Information Security Analyst
What you need to know
Information security analysts plan and carry out security measures to protect an organization’s computer networks and systems. Their responsibilities are continually expanding as the number of cyberattacks increases.
Information security analysts are heavily involved with creating their organization’s disaster recovery plan, a procedure that IT employees follow in case of emergency. Many information security analysts work with other members of an information technology department, such as network administrators or computer systems analysts.
Some of the things information security analysts might do:
- Monitor their organization’s networks for security breaches and investigate a violation when one occurs
- Install and use software, such as firewalls and data encryption programs, to protect sensitive information
- Prepare reports that document security breaches and the extent of the damage caused by the breaches
- Conduct penetration testing, which is when analysts simulate attacks to look for vulnerabilities in their systems before they can be exploited
- Research the latest information technology (IT) security trends
- Develop security standards and best practices for their organization
- Recommend security enhancements to management or senior IT staff
- Help computer users when they need to install or learn about new security products and procedures
- Analytical skills. Information security analysts must carefully study computer systems and networks and assess risks to determine how security policies and protocols can be improved.
- Detail oriented. Because cyberattacks can be difficult to detect, information security analysts must pay careful attention to computer systems and watch for minor changes in performance.
- Ingenuity. Information security analysts must anticipate information security risks and implement new ways to protect their organizations’ computer systems and networks.
- Problem-solving skills.

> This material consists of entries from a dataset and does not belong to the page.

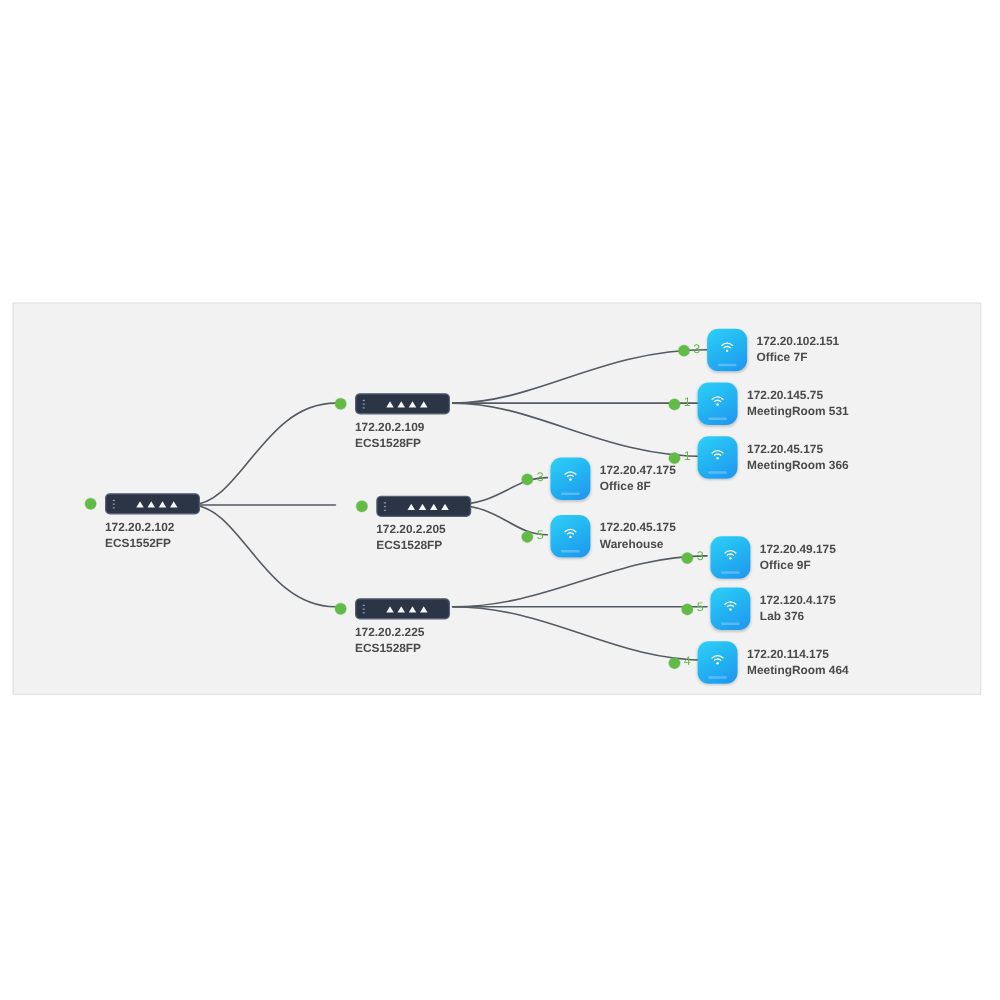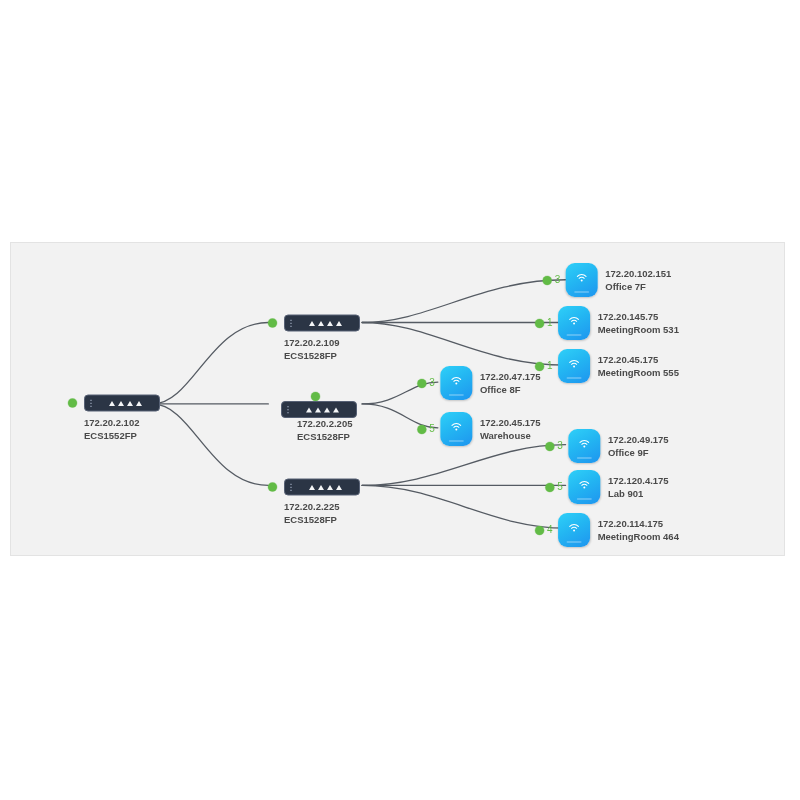--- a/index.html
+++ b/index.html
@@ -193,21 +193,21 @@
           <i></i>
           <i></i>
         </span>
     </div>
     <div class="switch-caption">
       <span class="cap-line">172.20.2.109</span>
       <span class="cap-line">ECS1528FP</span>
     </div>
   </div>
 
-  <div class="node switch-node" style="left:308px;top:162px;flex-direction:column;">
+  <div class="node switch-node" style="left:320px;top:162px;">
     <span class="status-dot"></span>
     <div class="switch-body">
       <span class="switch-leds">
           <i></i>
           <i></i>
           <i></i>
         </span>
       <span class="switch-ports">
           <i></i>
           <i></i>
@@ -282,21 +282,21 @@
     <div class="ap-body">
       <svg class="ap-glyph" viewBox="0 0 24 24" fill="none" stroke="#ffffff" stroke-width="1.6" stroke-linecap="round">
         <path d="M5.5 9.5a9 9 0 0 1 13 0"></path>
           <path d="M8.2 12.4a5.3 5.3 0 0 1 7.6 0"></path>
         <circle cx="12" cy="15.8" r="1.5" fill="#ffffff" stroke="none"></circle>
       </svg>
       <span class="ap-shadowbar"></span>
     </div>
     <div class="ap-caption">
       <span class="cap-line">172.20.45.175</span>
-      <span class="cap-line">MeetingRoom 555</span>
+      <span class="cap-line">MeetingRoom 366</span>
     </div>
   </div>
 
   <div class="node ap-node" style="left:468px;top:140px;">
     <span class="status-dot"></span>
     <span class="client-count">3</span>
     <div class="ap-body">
       <svg class="ap-glyph" viewBox="0 0 24 24" fill="none" stroke="#ffffff" stroke-width="1.6" stroke-linecap="round">
         <path d="M5.5 9.5a9 9 0 0 1 13 0"></path>
           <path d="M8.2 12.4a5.3 5.3 0 0 1 7.6 0"></path>
@@ -350,21 +350,21 @@
     <div class="ap-body">
       <svg class="ap-glyph" viewBox="0 0 24 24" fill="none" stroke="#ffffff" stroke-width="1.6" stroke-linecap="round">
         <path d="M5.5 9.5a9 9 0 0 1 13 0"></path>
           <path d="M8.2 12.4a5.3 5.3 0 0 1 7.6 0"></path>
         <circle cx="12" cy="15.8" r="1.5" fill="#ffffff" stroke="none"></circle>
       </svg>
       <span class="ap-shadowbar"></span>
     </div>
     <div class="ap-caption">
       <span class="cap-line">172.120.4.175</span>
-      <span class="cap-line">Lab 901</span>
+      <span class="cap-line">Lab 376</span>
     </div>
   </div>
 
   <div class="node ap-node" style="left:596px;top:287px;">
     <span class="status-dot"></span>
     <span class="client-count">4</span>
     <div class="ap-body">
       <svg class="ap-glyph" viewBox="0 0 24 24" fill="none" stroke="#ffffff" stroke-width="1.6" stroke-linecap="round">
         <path d="M5.5 9.5a9 9 0 0 1 13 0"></path>
           <path d="M8.2 12.4a5.3 5.3 0 0 1 7.6 0"></path>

Information security analysts must respond to security alerts and uncover and fix flaws in computer systems and networks.
The average pay for information security analysts in the United States ranges from $60,060 to $163,300 as of May 2020.
The specific pay depends on factors such as level of experience, education and training, geographic location, and specific industry.
Employment of information security analysts is projected to grow 31 percent from 2019 to 2029, much faster than the average for all occupations.
Demand for information security analysts is expected to be very high. Cyberattacks have grown in frequency, and analysts will be needed to come up with innovative solutions to prevent hackers from stealing critical information or creating problems for computer networks.
Information security analysts usually need at least a bachelor’s degree in computer science, information assurance, programming, or a related field.
Some employers prefer applicants who have a Master of Business Administration (MBA) in information systems. Programs offering the MBA in information systems generally require 2 years of study beyond the undergraduate level and include both business and computer-related courses.